Convert every one of the lines below into a JSON list of strings, one string per line, and skip any blank lines. Leave the picture markers out of the list.
______________________________
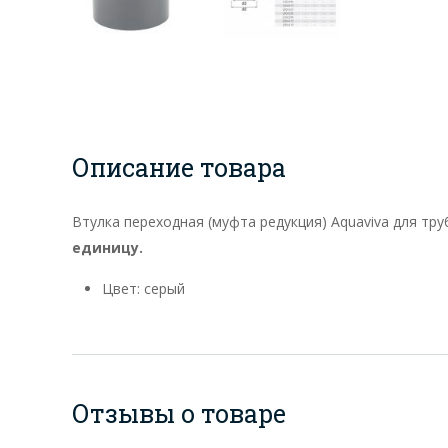
Описание товара
Втулка переходная (муфта редукция) Aquaviva для тр
единицу.
Цвет: серый
Отзывы о товаре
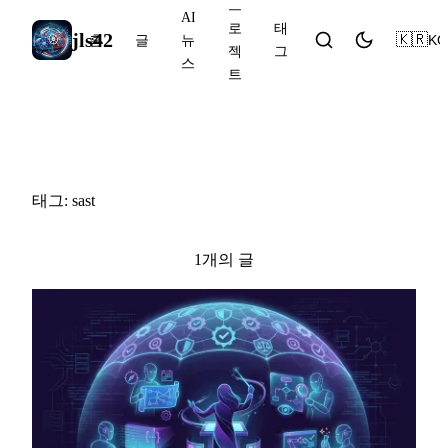
프
AI
로
태
jls42
🇰🇷
KO
홈
글
뉴
젝
그
스
트
#sast
태그: sast
1개의 글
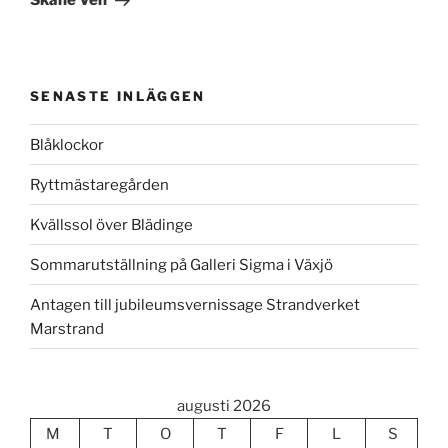
SENASTE INLÄGGEN
Blåklockor
Ryttmästaregården
Kvällssol över Blädinge
Sommarutställning på Galleri Sigma i Växjö
Antagen till jubileumsvernissage Strandverket
Marstrand
augusti 2026
M
T
O
T
F
L
S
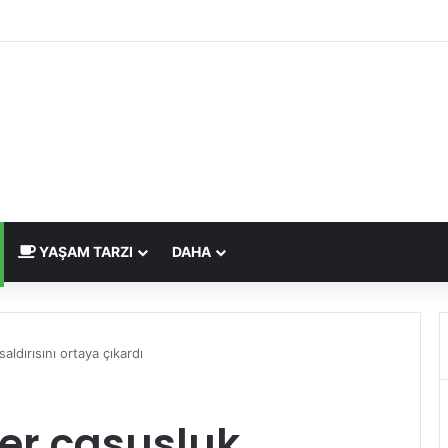
dirme Eskide Kaldı: Görme Kusurlarının Tedavisinde Yeni Nesil Lazer Dö
YAŞAM TARZI
DAHA
aldırısını ortaya çıkardı
ber casusluk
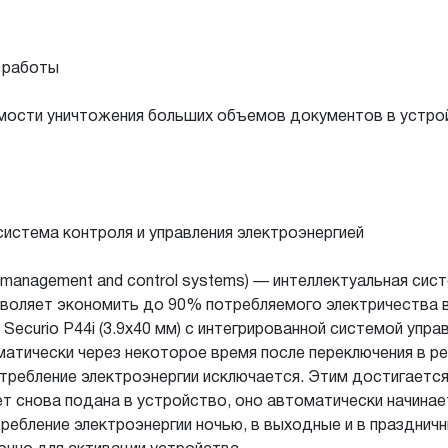
 работы
мости уничтожения больших объемов документов в устро
система контроля и управления электроэнергией
anagement and control systems) — интеллектуальная сист
зволяет экономить до 90% потребляемого электричества 
ecurio P44i (3.9x40 мм) с интегрирован­ной системой упра
атически через некоторое время после переключения в р
требление электроэнергии исключается. Этим достигается
ет снова подана в устройство, оно автоматически начина
ебление электроэнергии ночью, в выходные и в праздничн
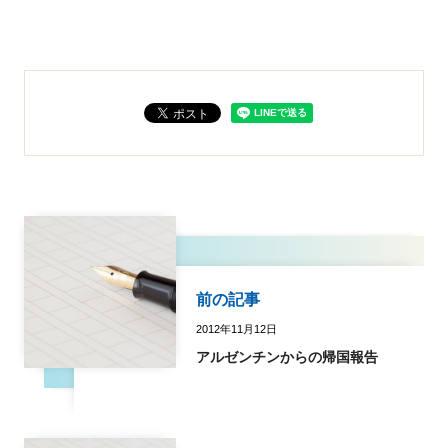
前の記事
2012年11月12日
アルゼンチンからの帰国報告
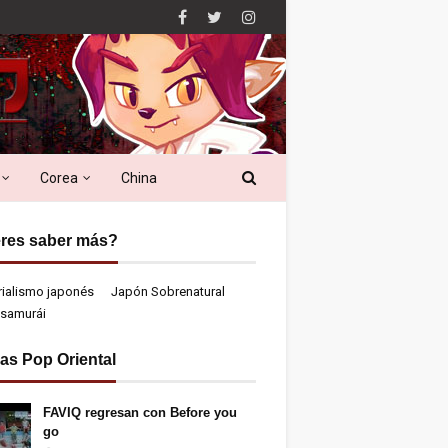
Corea
China
res saber más?
rialismo japonés
Japón Sobrenatural
samurái
ias Pop Oriental
FAVIQ regresan con Before you
go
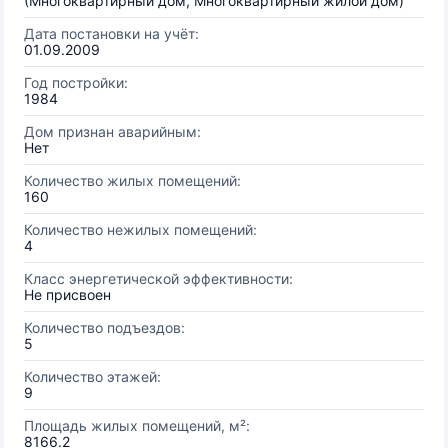
(Многоквартирный дом, Многоквартирный жилой дом)
Дата постановки на учёт:
01.09.2009
Год постройки:
1984
Дом признан аварийным:
Нет
Количество жилых помещений:
160
Количество нежилых помещений:
4
Класс энергетической эффективности:
Не присвоен
Количество подъездов:
5
Количество этажей:
9
Площадь жилых помещений, м²:
8166.2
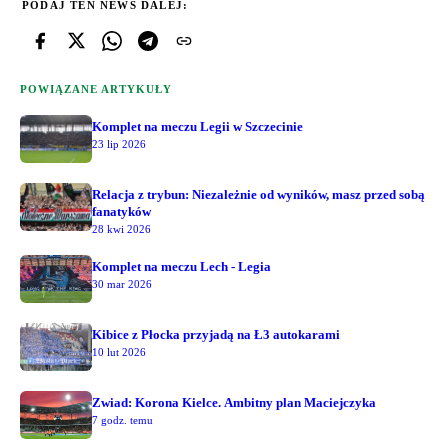
PODAJ TEN NEWS DALEJ:
POWIĄZANE ARTYKUŁY
Komplet na meczu Legii w Szczecinie
23 lip 2026
Relacja z trybun: Niezależnie od wyników, masz przed sobą
fanatyków
28 kwi 2026
Komplet na meczu Lech - Legia
30 mar 2026
Kibice z Płocka przyjadą na Ł3 autokarami
10 lut 2026
Zwiad: Korona Kielce. Ambitny plan Maciejczyka
7 godz. temu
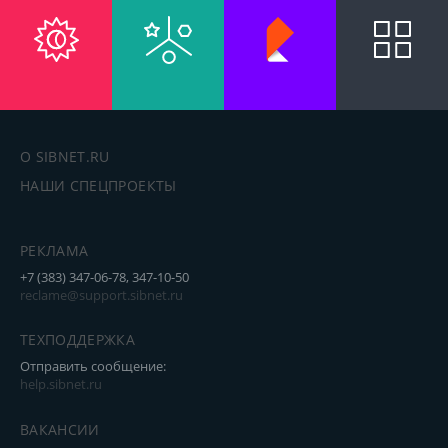
О SIBNET.RU
НАШИ СПЕЦПРОЕКТЫ
РЕКЛАМА
+7 (383) 347-06-78, 347-10-50
reclame@support.sibnet.ru
ТЕХПОДДЕРЖКА
Отправить сообщение:
help.sibnet.ru
ВАКАНСИИ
______________________________
◆ Response area ◆
[
  "Описание товара",
  "Втулка переходная (муфта редукция) Aquaviva для тр",
  "единицу.",
  "Цвет: серый",
  "Отзывы о товаре",
  "프",
  "AI",
  "로",
  "태",
  "jls42",
  "🇰🇷",
  "KO",
  "홈",
  "글",
  "뉴",
  "젝",
  "그",
  "스",
  "트",
  "#sast",
  "태그: sast",
  "1개의 글",
  "SENASTE INLÄGGEN",
  "Blåklockor",
  "Ryttmästaregården",
  "Kvällssol över Blädinge",
  "Sommarutställning på Galleri Sigma i Växjö",
  "Antagen till jubileumsvernissage Strandverket",
  "Marstrand",
  "augusti 2026",
  "M",
  "T",
  "O",
  "T",
  "F",
  "L",
  "S",
  "dirme Eskide Kaldı: Görme Kusurlarının Tedavisinde Yeni Nesil Lazer Dö",
  "YAŞAM TARZI",
  "DAHA",
  "aldırısını ortaya çıkardı",
  "ber casusluk",
  " работы",
  "мости уничтожения больших объемов документов в устро",
  "система контроля и управления электроэнергией",
  "anagement and control systems) — интеллектуальная сист",
  "зволяет экономить до 90% потребляемого электричества ",
  "ecurio P44i (3.9x40 мм) с интегрирован­ной системой упра",
  "атически через некоторое время после переключения в р",
  "требление электроэнергии исключается. Этим достигается",
  "ет снова подана в устройство, оно автоматически начина",
  "ебление электроэнергии ночью, в выходные и в праздничн",
  "前の記事",
  "2012年11月12日",
  "アルゼンチンからの帰国報告",
  "Corea",
  "China",
  "res saber más?",
  "rialismo japonés",
  "Japón Sobrenatural",
  "samurái",
  "ias Pop Oriental",
  "FAVIQ regresan con Before you",
  "go",
  "(Многоквартирный дом, Многоквартирный жилой дом)",
  "Дата постановки на учёт:",
  "01.09.2009",
  "Год постройки:",
  "1984",
  "Дом признан аварийным:",
  "Нет",
  "Количество жилых помещений:",
  "160",
  "Количество нежилых помещений:",
  "4",
  "Класс энергетической эффективности:",
  "Не присвоен",
  "Количество подъездов:",
  "5",
  "Количество этажей:",
  "9",
  "Площадь жилых помещений, м²:",
  "8166.2",
  "PODAJ TEN NEWS DALEJ:",
  "POWIĄZANE ARTYKUŁY",
  "Komplet na meczu Legii w Szczecinie",
  "23 lip 2026",
  "Relacja z trybun: Niezależnie od wyników, masz przed sobą",
  "fanatyków",
  "28 kwi 2026",
  "Komplet na meczu Lech - Legia",
  "30 mar 2026",
  "Kibice z Płocka przyjadą na Ł3 autokarami",
  "10 lut 2026",
  "Zwiad: Korona Kielce. Ambitny plan Maciejczyka",
  "7 godz. temu",
  "О SIBNET.RU",
  "НАШИ СПЕЦПРОЕКТЫ",
  "РЕКЛАМА",
  "+7 (383) 347-06-78, 347-10-50",
  "reclame@support.sibnet.ru",
  "ТЕХПОДДЕРЖКА",
  "Отправить сообщение:",
  "help.sibnet.ru",
  "ВАКАНСИИ"
]